The BBC is running an article originally from The Conversation -
all about the physics of defecation. (There's a phrase you don't hear often in a lifetime.) A highlight (if that's the appropriate word):
What else did we learn? Bigger animals have longer feces. And bigger
animals also defecate at higher speed. For instance, an elephant
defecates at a speed of six centimeters per second, nearly six times as
fast as a dog. The speed of defecation for humans is in between: two
centimeters per second.
Together, this meant that defecation
duration is constant across many animal species – around 12 seconds
(plus or minus 7 seconds) – even though the volume varies greatly.
Assuming a bell curve distribution, 66 percent of animals take between 5
and 19 seconds to defecate. It's a surprisingly small range, given that
elephant feces have a volume of 20 liters, nearly a thousand times more
than a dog's, at 10 milliliters. How can big animals defecate at such
high speed?
The answer, we found, was in the properties of an ultra-thin layer of mucus lining the walls of the large intestine.
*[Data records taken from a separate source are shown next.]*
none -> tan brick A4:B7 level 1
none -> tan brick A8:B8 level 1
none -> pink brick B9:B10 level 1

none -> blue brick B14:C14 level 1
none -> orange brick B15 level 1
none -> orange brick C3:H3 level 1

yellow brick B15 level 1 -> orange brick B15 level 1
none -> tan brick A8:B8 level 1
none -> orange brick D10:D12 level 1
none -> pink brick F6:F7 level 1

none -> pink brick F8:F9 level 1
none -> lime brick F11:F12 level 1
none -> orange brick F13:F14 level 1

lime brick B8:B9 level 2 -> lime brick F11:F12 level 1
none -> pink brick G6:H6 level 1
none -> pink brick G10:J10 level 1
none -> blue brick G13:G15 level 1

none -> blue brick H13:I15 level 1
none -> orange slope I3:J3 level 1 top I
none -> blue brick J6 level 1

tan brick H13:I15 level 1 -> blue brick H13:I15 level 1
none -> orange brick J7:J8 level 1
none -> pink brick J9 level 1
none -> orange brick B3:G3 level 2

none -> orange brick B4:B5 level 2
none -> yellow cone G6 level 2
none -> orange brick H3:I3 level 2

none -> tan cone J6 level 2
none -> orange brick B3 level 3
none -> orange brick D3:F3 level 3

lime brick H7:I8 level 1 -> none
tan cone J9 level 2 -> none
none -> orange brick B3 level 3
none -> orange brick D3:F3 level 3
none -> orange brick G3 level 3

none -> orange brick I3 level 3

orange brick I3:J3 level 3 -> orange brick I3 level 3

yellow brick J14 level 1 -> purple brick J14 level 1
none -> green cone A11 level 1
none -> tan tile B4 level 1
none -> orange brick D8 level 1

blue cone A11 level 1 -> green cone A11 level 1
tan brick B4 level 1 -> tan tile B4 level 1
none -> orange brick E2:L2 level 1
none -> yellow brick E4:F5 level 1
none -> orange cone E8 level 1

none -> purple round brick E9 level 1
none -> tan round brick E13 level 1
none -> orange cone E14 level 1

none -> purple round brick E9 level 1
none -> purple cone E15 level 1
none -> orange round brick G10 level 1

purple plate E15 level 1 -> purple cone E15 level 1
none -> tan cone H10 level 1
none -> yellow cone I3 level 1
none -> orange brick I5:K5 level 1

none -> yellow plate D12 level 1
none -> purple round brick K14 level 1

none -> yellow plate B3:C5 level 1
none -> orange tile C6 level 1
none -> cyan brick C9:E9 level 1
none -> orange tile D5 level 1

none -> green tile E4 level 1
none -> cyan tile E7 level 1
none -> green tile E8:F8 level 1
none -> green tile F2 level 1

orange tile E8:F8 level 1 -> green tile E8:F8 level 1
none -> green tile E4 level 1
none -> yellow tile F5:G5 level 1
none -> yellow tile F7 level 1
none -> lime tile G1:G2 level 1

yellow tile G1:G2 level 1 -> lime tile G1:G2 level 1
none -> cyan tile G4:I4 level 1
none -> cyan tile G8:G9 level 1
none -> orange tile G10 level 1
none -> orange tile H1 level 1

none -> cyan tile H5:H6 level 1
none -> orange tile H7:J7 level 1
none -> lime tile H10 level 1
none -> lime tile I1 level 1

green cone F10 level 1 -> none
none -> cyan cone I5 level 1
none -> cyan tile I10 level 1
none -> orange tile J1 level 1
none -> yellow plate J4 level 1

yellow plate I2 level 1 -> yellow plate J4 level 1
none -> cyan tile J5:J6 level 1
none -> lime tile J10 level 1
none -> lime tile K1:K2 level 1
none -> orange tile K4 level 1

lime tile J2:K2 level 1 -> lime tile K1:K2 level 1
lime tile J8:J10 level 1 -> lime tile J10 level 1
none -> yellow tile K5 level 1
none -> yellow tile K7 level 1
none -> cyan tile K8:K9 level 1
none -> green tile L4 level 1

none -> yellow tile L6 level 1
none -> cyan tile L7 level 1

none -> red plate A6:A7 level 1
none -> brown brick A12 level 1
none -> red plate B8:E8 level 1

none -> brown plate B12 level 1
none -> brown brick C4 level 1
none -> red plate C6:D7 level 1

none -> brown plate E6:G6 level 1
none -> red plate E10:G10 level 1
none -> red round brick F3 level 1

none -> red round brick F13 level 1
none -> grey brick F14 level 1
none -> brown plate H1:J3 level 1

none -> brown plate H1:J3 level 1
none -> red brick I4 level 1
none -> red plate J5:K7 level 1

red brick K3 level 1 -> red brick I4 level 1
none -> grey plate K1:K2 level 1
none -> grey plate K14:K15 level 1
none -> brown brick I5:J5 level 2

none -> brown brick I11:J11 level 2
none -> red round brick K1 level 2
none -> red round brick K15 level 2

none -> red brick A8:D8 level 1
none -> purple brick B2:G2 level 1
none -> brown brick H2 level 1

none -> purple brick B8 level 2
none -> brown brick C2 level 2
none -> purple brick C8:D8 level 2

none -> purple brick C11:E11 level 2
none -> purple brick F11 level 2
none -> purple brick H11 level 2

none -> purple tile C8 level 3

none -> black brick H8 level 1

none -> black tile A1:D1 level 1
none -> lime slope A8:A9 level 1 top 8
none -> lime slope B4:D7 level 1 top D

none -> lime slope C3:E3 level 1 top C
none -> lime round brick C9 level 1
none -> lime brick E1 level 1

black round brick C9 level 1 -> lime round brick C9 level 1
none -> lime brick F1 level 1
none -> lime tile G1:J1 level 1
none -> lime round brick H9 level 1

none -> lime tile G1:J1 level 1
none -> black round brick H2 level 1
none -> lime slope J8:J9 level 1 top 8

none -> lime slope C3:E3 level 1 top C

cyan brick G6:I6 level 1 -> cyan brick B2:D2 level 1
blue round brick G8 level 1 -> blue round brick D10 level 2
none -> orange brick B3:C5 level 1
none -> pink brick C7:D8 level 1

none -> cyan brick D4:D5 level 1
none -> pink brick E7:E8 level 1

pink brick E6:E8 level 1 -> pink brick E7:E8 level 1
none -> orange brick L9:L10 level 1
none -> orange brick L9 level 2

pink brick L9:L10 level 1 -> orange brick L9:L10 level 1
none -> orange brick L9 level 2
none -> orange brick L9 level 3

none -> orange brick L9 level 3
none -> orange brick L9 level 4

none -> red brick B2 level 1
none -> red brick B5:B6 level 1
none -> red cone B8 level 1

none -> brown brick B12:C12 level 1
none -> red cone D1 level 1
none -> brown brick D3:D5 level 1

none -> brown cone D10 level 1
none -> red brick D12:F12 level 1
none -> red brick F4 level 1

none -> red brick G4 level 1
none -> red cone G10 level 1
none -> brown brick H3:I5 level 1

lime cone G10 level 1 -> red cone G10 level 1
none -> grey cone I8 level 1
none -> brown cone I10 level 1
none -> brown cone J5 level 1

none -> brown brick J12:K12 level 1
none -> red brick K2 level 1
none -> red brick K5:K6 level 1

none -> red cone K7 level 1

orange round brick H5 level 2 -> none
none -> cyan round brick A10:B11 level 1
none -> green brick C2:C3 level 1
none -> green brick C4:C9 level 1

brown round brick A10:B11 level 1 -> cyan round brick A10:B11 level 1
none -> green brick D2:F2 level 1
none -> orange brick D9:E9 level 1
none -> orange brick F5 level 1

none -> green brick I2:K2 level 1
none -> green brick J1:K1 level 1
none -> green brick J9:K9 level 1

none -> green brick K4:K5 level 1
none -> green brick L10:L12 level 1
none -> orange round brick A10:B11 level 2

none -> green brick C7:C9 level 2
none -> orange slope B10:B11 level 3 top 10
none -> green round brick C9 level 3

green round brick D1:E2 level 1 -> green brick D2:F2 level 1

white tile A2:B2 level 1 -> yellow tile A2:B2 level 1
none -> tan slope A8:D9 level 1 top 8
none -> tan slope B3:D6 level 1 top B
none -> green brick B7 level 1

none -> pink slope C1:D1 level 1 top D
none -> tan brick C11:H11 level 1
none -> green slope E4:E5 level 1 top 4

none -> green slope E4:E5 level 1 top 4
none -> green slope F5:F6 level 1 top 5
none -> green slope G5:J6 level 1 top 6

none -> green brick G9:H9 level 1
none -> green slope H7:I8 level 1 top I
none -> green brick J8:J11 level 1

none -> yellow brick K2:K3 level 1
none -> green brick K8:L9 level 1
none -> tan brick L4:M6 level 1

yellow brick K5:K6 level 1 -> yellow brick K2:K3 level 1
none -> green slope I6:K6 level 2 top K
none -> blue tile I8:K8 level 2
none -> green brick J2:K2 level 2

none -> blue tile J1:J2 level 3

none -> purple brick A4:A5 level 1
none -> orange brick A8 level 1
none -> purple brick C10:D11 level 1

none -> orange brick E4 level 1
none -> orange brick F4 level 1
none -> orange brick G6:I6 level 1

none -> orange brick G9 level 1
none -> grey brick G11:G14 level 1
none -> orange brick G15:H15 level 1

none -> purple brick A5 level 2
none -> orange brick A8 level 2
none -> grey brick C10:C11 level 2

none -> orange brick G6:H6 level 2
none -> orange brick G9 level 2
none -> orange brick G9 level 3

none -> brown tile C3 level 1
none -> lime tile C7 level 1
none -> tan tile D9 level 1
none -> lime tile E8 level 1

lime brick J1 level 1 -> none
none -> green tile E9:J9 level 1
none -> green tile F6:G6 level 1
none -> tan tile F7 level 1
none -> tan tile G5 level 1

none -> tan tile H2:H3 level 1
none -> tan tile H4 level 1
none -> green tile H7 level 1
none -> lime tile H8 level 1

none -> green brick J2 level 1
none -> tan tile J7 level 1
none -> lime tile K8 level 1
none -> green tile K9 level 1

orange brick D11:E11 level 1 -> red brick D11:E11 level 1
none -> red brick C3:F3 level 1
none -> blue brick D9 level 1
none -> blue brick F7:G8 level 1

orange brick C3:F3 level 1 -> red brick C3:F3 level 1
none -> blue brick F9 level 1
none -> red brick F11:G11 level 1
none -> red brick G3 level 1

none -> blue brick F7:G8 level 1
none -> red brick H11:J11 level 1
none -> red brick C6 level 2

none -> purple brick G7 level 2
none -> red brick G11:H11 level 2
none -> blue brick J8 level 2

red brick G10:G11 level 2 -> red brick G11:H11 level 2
The mucus layer is as thin as human hair, so thin that we could measure
it only by weighing feces as the mucus evaporated. Despite being thin,
the mucus is very slippery, more than 100 times less viscous than feces.
During
defecation, feces moves like a solid plug. Therefore, in ideal
conditions, the combined length and diameter of feces is simply
determined by the shape of one's rectum and large intestine. One of the
big findings of our study was that feces extend halfway up the length of
the colon from the rectum.
Putting the length of feces together with the properties of mucus, we
now have a cohesive physics story for how defecation happens. Bigger
animals have longer feces, but also thicker mucus, enabling them to
achieve high speeds with the same pressure. Without this mucus layer,
defecation might not be possible. Alterations in mucus can contribute to
several ailments, including chronic constipation and even infections by bacteria such as C. difficile in the gastrointestinal tract.